Larkspur is a residential neighborhood in the Kempsville area of the independent city of Virginia Beach, Virginia. The neighborhood was founded by residential developer Clarence Byler in the 1950s after he noticed a new golf course, Kempsville Greens, had opened up near where he had recently been building homes.

==History==
In the 1950s, residential developer Clarence Byler began developing the neighborhood of Larkspur after noticing the establishment of a new golf course, Kempsville Greens, near Princess Anne Road, where he had recently been building homes. The neighborhood received its name after Byler's friend and attorney Edwin Kellam suggested he name it after the larkspur. Byler would go on to honor his friend further by naming the main thoroughfare through the neighborhood, Edwin Drive. Many of the other streets in the neighborhood were given names that reflected the area's proximity to the golf course. While most of the street names merely reference general golf terms, some of the streets were even named in honor of specific golfers of the time period with names such as Sam Snead Lane, Bob Jones Drive, and Tony Lema Lane.

==Location==
Larkspur is located in the Kempsville area of Virginia Beach and is within walking distance of Mt. Trashmore Park and about two miles away from Virginia Beach Town Center. Access to Interstate 264 is just a mile away down Independence Boulevard.

==Education==
The local schools for Larkspur are Kempsville Meadows Elementary, Larkspur Middle School, and Kempsville High School. Kempsville Meadows Elementary is located at the corner of Edwin and Princess Anne; just at the edge of the neighborhood and walking distance for most homes.
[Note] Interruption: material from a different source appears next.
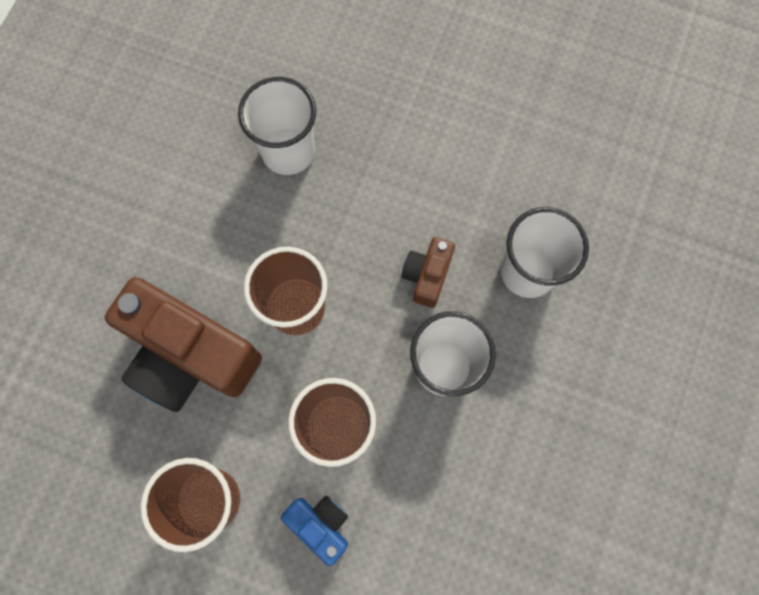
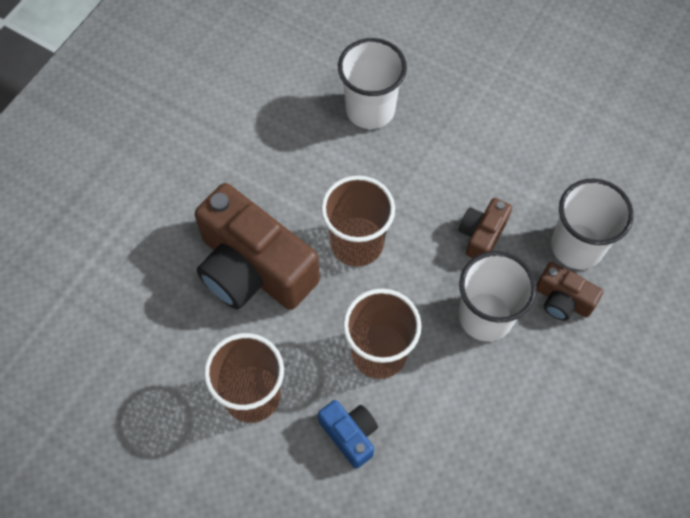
camera: 10 degrees right, 10 degrees down
(521, 334) = (562, 300): none -> brown camera

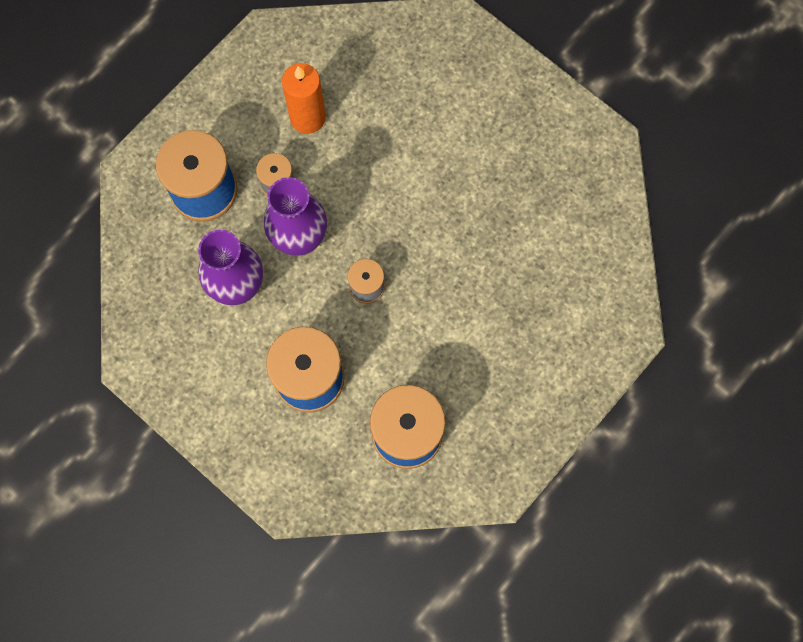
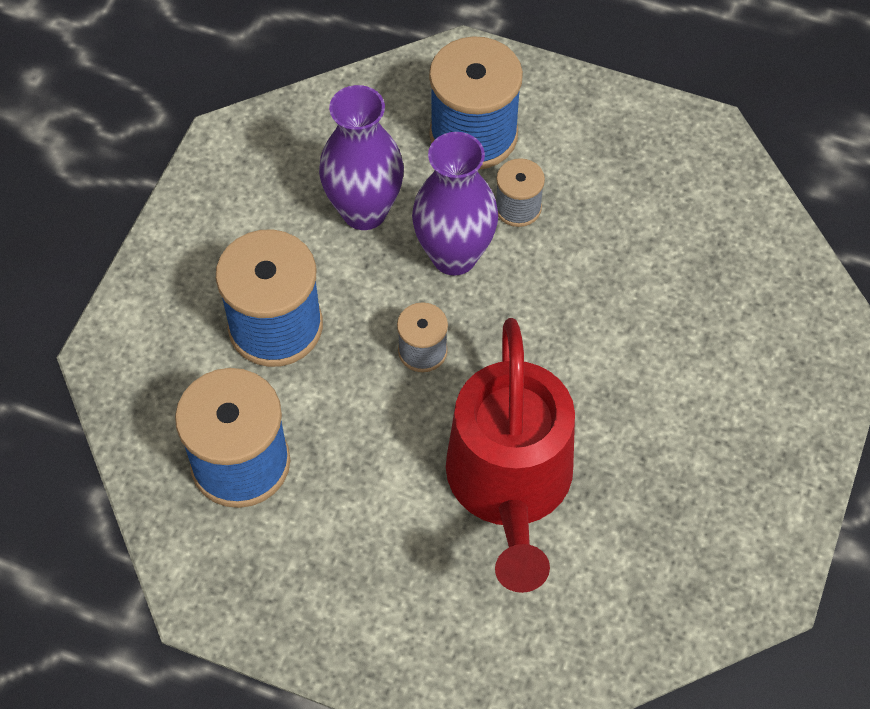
camera: 70 degrees right, 15 degrees down
(307, 118) = (621, 211): orange candle -> none
(485, 266) = (510, 484): none -> red watering can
==Facilities and amenities==
Larkspur has a community swimming pool, next door to Kempsville Meadows Elementary, named Larkspur Swim & Racquet Club. One can purchase a summer membership to the facility (for both the pool and racquet club) or join with a social membership, which allows you to attend membership only events as well as other events.

==Civic league==
Larkspur has its own civic league that is dedicated to building and maintaining the community. The league consists of several committees, including Membership/Hospitality, Newsletter, Website, Programs, and Garden Club. The league also oversees a neighborhood watch for the community as well. Throughout the year, the civic league will issue monthly newsletters and award a "Yard of the Month".